Contour plot and 3-D surface plot for hydroscopic property

3.6 Optimal calorific value

ANOVA for the optimal calorific indicated a p-value of 0.0003, and F-value of 23.05. Based on the R2 and adjusted R2 value, the quadratic equation was considered for the prediction of durability in the current study. The regression equation for the durability response in Eq. 10. The model had R2 and adjusted R2 values of 0.9427 and 0.9018, respectively and a predicted R2 of 0.8697. The three-dimensional graph and contour plots indicate the effect of the shelf life on the storage period and conditions under storage. The results from the model was consistent with the experimental results in terms of the declination trend.
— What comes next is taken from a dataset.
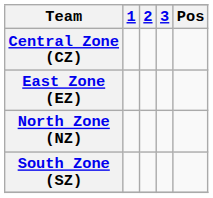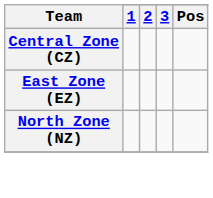- row: South Zone (SZ)
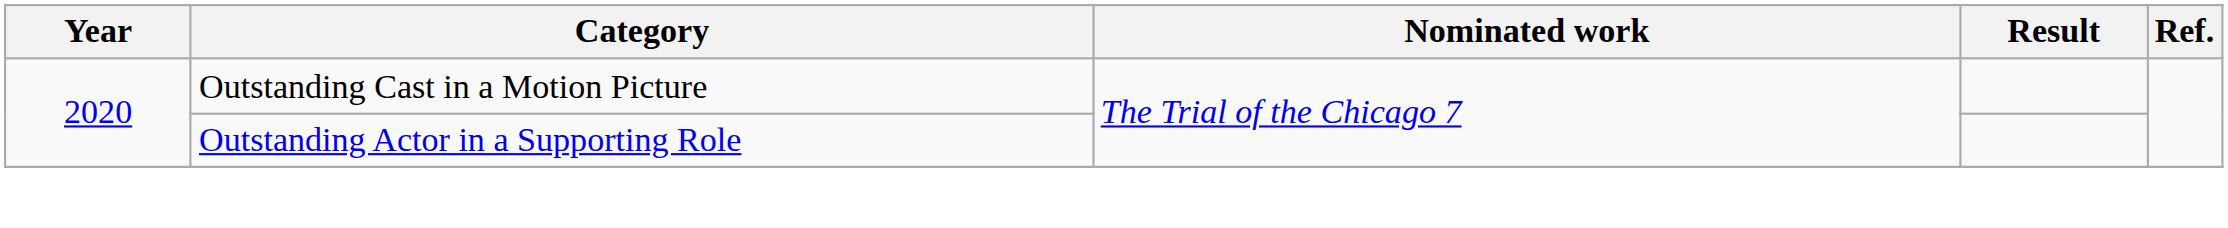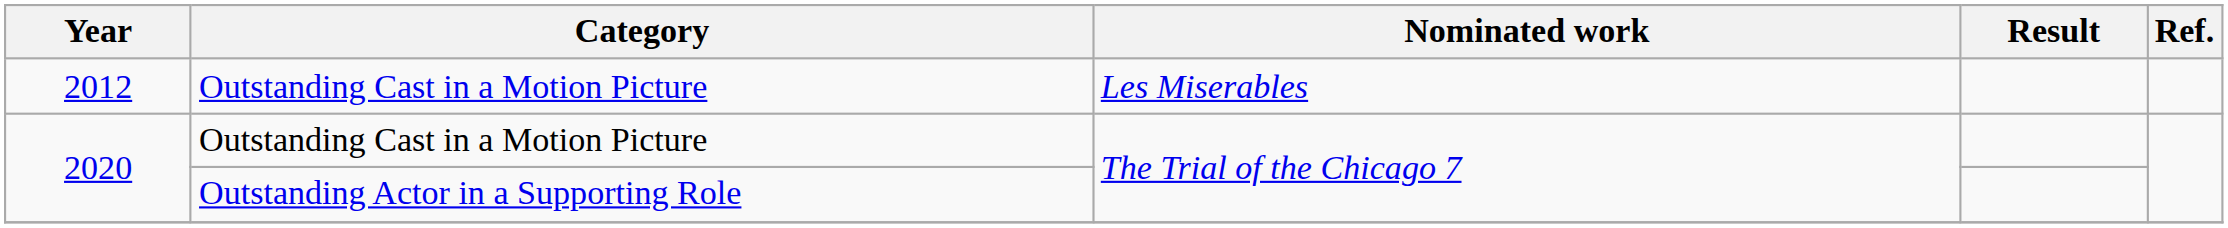+ row: 2012 | Outstanding Cast in a Motion Picture | Les Miserables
Equation 10 shows the mathematical representation for the optimal calorific value for the briquettes in current study.

$$25.3198 - 0.366A - 5.260B - 0.649AB - 13.7142A^{2} + 11.036B^{2}$$
(10)

However, for the 30th day, the predictive model produced values that were slightly higher than the experimental results in Table 3. The actual results for factors 1 and 2 were 27.61 MJ/Kg and 27.78 MJ/Kg, respectively. On the contrary, the data recorded in the predictive model on the 180th day in Fig. 9 was lower than the experimental data. With a difference of 31.40% and 12.99% between classes 1 and 2. The observation of a decrease in calorific value is consistent with [34]. A previous study found that after 180 days of storage, calorific value decreased by 9%.

Fig. 9
figure 9

Contour plot and 3-D surface plot for calorific value

A reduction in calorific value is an unfavourable feature of solid biofuels. To ensure that the briquette has the highest possible calorific value, all manufacturers must consider the conditions under which the final product is stored. The samples kept in the plastic bag performed better in terms of sustained energy value. Although briquettes are priced by mass or volume and ease of handling, market forces determine the price of each fuel based on its energy content [39]. As a result, CV can be used to determine how competitive a processed biomass fuel is in a given market. Nonetheless, the cost of making briquettes has nothing to do with their CVs.

4 Conclusion

After 180 days of storage, the calorific value of briquettes declined in both cases. The tests demonstrated that the storage conditions of briquettes affect their mechanical strength. Briquettes stored in firmly sealed plastic bags and those not kept in plastic bags both changed physically after 180 days. It can therefore be concluded that briquettes must be placed within properly sealed plastic packages if producers are providing briquettes in bulk. Only in this manner will their required properties be ensured, even after 180 days of storage. This highlights the importance of carefully monitoring and controlling the moisture content during the packaging process to ensure the long-term integrity of the briquettes in future studies. Due to the fact that both conditions persisted in a climate that was very similar to that of the West African nations, those nations may apply the research methodology used in this study to their own specific geographical regions. In order to make better choices regarding the shelf life and storage conditions of briquettes, future research may consider the rate of decline in the calorific value and mechanical value of various biomass resources at different temperatures. In conclusion, there are a number of benefits from an economic and developmental standpoint when the circular economy and industrial symbiosis are combined. Replicating these ideas can therefore increase the share of renewable energy in developing nations’ energy mix.